● THE TASK
Please repeat the whole listing exactly, but leave out any picture it holds.

● INFORMATION PROVIDED
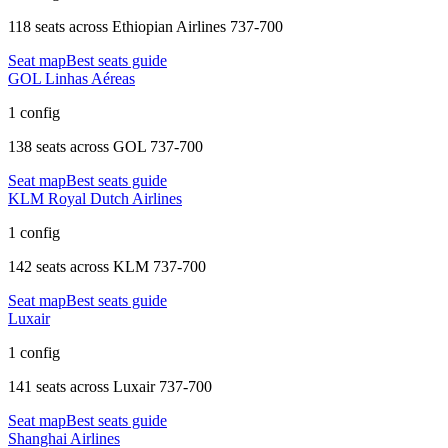
118 seats
across
Ethiopian Airlines 737-700
Seat map
Best seats guide
GOL Linhas Aéreas
1 config
138 seats
across
GOL 737-700
Seat map
Best seats guide
KLM Royal Dutch Airlines
1 config
142 seats
across
KLM 737-700
Seat map
Best seats guide
Luxair
1 config
141 seats
across
Luxair 737-700
Seat map
Best seats guide
Shanghai Airlines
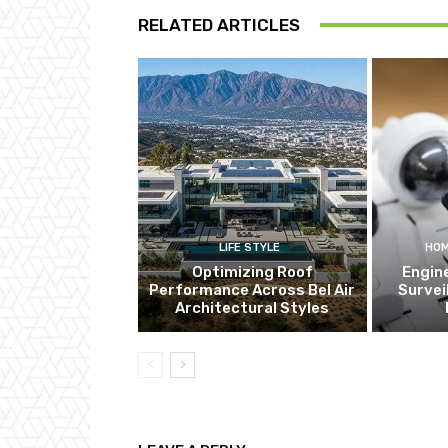
RELATED ARTICLES
LIFE STYLE
HOM
Optimizing Roof
Engin
Performance Across Bel Air
Survei
Architectural Styles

● ANSWER SPACE
118 seats
across
Ethiopian Airlines 737-700
Seat map
Best seats guide
GOL Linhas Aéreas
1 config
138 seats
across
GOL 737-700
Seat map
Best seats guide
KLM Royal Dutch Airlines
1 config
142 seats
across
KLM 737-700
Seat map
Best seats guide
Luxair
1 config
141 seats
across
Luxair 737-700
Seat map
Best seats guide
Shanghai Airlines
RELATED ARTICLES
LIFE STYLE
HOM
Optimizing Roof
Engin
Performance Across Bel Air
Survei
Architectural Styles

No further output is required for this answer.